Shridatta Bhandwaldar, CIO — Equities at Canara Robeco MF, noted that FIIs are selling amidst ongoing geopolitical tensions. Concerns surrounding the war in West Asia, coupled with worries about high oil prices and potential supply disruptions, have dampened investor sentiment regarding India’s economy.
Markets did see a positive movement on June 12, trading higher. This uptick followed a global market rally, fueled by hopes of a potential truce between the US and Iran.
## What Next
Foreign institutional investors are expected to return to the Indian equity market once corporate earnings show a rebound. This earnings recovery is considered a crucial factor for attracting back foreign capital.
The CIO — Equities at Canara Robeco MF anticipates that India’s equity markets could see a recovery in the financial year 2027. This outlook is contingent on the aforementioned rebound in earnings.
## Why This Matters
Significant outflows by foreign investors directly impact market stability and liquidity. Such large withdrawals can influence stock valuations and overall investor confidence.
Geopolitical conflicts, like the war in West Asia, and fluctuating oil prices pose a tangible threat to India’s economic stability. Prolonged high oil prices can exacerbate inflation and disrupt supply chains.

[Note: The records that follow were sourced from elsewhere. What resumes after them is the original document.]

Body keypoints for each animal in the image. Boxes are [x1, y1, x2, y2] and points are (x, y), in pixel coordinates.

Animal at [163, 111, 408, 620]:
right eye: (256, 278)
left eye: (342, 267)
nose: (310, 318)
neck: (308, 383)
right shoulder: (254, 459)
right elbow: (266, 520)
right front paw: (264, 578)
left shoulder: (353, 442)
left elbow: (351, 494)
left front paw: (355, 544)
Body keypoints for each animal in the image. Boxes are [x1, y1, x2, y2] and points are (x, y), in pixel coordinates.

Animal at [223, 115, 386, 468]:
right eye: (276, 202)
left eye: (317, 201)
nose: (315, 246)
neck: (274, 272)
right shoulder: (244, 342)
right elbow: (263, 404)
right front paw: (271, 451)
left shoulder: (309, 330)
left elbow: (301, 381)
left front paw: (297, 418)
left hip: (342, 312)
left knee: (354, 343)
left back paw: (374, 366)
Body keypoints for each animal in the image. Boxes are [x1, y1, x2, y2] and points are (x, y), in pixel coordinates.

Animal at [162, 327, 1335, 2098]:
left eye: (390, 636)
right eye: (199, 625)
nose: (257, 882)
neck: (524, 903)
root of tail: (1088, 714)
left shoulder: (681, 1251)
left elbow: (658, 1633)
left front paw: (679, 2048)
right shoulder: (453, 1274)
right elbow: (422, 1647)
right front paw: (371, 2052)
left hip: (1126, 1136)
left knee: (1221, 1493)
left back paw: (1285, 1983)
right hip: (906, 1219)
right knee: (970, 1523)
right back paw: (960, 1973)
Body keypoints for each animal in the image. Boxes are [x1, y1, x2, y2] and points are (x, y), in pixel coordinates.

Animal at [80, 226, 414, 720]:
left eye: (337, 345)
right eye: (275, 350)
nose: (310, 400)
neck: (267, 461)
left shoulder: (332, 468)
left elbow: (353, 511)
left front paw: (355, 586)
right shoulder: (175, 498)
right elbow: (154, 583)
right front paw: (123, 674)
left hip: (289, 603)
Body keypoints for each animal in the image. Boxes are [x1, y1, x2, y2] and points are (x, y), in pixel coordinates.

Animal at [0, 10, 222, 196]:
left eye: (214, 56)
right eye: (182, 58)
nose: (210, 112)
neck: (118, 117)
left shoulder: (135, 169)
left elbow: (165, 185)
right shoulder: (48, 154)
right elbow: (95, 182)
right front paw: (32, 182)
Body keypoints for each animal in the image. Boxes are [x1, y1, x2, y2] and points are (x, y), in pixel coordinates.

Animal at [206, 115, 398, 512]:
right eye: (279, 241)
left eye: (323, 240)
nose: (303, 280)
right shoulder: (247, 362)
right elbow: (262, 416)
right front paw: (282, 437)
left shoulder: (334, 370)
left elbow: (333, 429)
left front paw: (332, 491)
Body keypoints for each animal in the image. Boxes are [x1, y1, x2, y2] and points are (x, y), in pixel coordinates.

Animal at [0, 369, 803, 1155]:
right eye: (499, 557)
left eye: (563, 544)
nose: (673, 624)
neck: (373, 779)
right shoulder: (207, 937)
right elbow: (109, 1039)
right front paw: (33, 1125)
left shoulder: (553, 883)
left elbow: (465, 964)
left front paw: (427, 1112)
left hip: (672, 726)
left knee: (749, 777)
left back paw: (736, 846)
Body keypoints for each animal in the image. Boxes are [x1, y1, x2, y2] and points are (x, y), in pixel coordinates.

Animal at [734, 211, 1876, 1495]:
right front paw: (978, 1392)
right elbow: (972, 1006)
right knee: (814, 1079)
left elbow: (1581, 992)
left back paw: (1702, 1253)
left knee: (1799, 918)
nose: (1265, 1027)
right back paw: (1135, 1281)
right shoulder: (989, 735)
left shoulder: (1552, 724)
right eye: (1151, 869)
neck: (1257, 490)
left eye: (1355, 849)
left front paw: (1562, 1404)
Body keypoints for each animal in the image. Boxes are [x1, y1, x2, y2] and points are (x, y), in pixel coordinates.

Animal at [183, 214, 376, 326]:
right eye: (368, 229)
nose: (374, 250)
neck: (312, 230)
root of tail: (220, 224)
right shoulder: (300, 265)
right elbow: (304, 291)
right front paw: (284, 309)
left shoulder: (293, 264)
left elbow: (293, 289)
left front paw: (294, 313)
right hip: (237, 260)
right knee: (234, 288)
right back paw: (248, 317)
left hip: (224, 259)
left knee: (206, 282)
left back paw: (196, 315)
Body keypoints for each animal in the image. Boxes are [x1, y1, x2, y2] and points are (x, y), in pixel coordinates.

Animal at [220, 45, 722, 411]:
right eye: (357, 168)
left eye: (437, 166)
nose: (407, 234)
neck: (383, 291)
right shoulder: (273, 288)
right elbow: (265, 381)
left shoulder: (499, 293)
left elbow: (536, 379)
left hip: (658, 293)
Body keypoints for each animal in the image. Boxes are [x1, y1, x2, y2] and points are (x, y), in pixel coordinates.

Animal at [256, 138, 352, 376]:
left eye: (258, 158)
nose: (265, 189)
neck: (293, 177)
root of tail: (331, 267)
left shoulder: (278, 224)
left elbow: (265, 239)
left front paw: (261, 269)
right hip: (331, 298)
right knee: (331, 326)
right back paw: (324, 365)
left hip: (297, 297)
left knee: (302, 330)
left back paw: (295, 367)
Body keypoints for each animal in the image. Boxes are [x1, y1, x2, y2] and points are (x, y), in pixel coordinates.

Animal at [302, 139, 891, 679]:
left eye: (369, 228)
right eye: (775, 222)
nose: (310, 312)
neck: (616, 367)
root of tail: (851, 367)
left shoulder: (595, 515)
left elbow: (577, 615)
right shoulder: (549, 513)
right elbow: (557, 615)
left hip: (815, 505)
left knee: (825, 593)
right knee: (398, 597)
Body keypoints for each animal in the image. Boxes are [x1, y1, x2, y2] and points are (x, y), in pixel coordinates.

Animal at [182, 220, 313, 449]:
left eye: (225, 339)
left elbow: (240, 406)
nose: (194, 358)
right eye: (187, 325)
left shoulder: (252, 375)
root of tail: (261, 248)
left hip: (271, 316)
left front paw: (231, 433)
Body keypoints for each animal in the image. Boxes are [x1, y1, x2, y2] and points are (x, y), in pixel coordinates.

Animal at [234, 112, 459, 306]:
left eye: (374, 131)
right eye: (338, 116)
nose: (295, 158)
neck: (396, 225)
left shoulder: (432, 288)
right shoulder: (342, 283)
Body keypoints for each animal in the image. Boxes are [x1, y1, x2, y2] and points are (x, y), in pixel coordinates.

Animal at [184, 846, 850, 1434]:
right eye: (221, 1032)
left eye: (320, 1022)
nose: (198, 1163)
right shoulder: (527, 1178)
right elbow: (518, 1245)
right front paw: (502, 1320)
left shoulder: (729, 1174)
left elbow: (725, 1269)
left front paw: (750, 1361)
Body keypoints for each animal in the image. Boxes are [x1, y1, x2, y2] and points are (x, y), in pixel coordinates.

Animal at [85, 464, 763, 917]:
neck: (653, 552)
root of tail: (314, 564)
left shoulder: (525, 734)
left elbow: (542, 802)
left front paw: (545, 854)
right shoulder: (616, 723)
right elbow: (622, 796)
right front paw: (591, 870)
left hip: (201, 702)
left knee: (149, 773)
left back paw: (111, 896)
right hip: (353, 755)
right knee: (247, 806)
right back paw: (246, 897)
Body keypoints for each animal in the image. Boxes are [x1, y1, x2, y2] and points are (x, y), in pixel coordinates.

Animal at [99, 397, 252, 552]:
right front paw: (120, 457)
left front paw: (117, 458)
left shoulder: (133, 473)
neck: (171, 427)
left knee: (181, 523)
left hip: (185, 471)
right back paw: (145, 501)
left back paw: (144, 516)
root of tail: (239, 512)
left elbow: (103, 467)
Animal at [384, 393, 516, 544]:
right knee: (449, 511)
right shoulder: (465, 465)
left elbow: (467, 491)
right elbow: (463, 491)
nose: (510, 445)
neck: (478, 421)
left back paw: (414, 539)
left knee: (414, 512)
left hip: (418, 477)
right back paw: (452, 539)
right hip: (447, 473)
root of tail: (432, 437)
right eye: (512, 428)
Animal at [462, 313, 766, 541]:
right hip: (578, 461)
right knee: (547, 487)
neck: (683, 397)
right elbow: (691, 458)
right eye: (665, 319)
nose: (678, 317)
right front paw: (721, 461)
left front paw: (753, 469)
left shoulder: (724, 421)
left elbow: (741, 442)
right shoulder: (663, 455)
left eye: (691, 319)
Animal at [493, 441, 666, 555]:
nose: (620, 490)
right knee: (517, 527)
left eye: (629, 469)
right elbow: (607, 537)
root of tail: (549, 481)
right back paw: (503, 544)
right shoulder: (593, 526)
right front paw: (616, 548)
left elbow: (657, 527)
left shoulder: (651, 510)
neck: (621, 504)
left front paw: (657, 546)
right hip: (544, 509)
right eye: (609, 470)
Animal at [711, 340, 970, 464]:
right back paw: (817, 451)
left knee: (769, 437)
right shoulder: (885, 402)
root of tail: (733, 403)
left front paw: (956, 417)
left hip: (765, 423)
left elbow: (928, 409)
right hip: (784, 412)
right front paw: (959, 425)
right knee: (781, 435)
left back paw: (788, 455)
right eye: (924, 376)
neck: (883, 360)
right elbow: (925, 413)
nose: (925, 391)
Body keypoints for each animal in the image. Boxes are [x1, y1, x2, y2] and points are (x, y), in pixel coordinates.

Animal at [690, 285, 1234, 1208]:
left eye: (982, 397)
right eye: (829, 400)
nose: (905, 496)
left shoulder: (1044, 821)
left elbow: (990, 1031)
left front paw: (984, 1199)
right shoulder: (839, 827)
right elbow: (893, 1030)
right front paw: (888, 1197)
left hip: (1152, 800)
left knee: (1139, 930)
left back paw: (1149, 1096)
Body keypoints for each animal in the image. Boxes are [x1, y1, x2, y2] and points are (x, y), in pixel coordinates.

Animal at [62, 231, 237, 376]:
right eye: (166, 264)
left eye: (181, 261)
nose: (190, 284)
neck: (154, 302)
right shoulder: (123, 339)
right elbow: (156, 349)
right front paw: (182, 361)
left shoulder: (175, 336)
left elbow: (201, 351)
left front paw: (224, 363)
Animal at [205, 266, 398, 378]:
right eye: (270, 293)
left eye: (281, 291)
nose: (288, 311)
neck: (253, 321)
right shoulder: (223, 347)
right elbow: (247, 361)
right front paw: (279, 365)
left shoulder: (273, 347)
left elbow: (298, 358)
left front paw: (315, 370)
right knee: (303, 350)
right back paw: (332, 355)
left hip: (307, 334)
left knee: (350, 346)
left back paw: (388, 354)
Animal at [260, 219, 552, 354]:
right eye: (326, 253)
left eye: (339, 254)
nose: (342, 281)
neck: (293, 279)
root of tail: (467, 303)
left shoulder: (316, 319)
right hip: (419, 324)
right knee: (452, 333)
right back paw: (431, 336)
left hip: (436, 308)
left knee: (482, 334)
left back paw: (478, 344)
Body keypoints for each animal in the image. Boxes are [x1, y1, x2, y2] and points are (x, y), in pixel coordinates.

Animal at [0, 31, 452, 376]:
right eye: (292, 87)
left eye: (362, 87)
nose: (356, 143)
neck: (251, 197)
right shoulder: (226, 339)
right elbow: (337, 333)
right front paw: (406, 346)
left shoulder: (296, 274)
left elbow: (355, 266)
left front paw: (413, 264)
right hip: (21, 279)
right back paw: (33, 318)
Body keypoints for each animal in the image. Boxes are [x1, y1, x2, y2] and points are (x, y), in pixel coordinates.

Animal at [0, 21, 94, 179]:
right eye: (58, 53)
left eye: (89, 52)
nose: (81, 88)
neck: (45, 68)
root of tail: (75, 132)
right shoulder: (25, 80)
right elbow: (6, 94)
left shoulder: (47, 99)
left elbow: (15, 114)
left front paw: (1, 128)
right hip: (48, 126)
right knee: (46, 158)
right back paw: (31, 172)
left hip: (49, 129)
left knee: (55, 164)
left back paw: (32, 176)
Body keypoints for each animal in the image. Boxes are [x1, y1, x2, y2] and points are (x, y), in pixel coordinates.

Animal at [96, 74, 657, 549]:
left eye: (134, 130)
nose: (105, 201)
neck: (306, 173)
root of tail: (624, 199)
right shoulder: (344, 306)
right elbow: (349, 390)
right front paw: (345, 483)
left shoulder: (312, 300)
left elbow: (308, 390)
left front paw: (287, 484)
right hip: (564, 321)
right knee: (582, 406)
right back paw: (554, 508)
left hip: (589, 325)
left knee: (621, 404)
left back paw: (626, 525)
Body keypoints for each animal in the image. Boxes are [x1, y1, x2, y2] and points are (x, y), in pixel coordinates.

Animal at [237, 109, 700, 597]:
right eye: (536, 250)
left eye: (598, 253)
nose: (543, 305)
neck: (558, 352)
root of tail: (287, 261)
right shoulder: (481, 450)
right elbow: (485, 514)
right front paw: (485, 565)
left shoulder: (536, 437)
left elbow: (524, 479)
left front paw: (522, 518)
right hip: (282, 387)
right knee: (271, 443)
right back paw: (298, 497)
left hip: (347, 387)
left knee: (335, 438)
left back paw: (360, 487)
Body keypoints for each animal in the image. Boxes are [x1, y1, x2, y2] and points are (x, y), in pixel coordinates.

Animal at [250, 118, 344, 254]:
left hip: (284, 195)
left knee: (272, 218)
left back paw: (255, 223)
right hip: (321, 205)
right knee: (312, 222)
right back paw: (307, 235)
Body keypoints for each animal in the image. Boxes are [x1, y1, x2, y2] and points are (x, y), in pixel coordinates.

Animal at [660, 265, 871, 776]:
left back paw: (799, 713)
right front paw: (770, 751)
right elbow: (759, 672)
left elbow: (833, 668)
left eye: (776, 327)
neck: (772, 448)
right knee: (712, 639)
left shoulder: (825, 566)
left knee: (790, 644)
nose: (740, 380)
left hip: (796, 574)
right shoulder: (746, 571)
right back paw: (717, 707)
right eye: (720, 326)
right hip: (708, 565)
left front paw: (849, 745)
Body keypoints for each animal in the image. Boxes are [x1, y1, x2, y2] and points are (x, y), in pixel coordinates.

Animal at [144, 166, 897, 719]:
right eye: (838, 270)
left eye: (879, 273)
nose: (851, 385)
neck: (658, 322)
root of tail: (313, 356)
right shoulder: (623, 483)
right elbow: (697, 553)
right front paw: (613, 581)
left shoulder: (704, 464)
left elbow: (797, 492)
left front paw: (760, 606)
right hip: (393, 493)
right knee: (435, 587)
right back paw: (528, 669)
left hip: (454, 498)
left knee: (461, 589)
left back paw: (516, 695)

The prospect of a market recovery in FY27 offers a crucial benchmark for investors and economic planners. It highlights the importance of corporate performance in attracting and retaining international capital.
## Frequently Asked Questions
### Why are Indian equity markets under pressure in 2026?
Indian equity markets are under pressure due to substantial selling by foreign portfolio investors. This selling is influenced by the war in West Asia and concerns over high oil prices and potential supply disruptions.
### Who is Shridatta Bhandwaldar?
Shridatta Bhandwaldar serves as the CIO — Equities at Canara Robeco Mutual Fund. He provides expert insights on market trends and outlooks.
### When do foreign institutional investors typically return to the Indian market?
Foreign institutional investors are expected to return to the Indian market when corporate earnings begin to show a rebound. This earnings growth is a key driver for their investment decisions.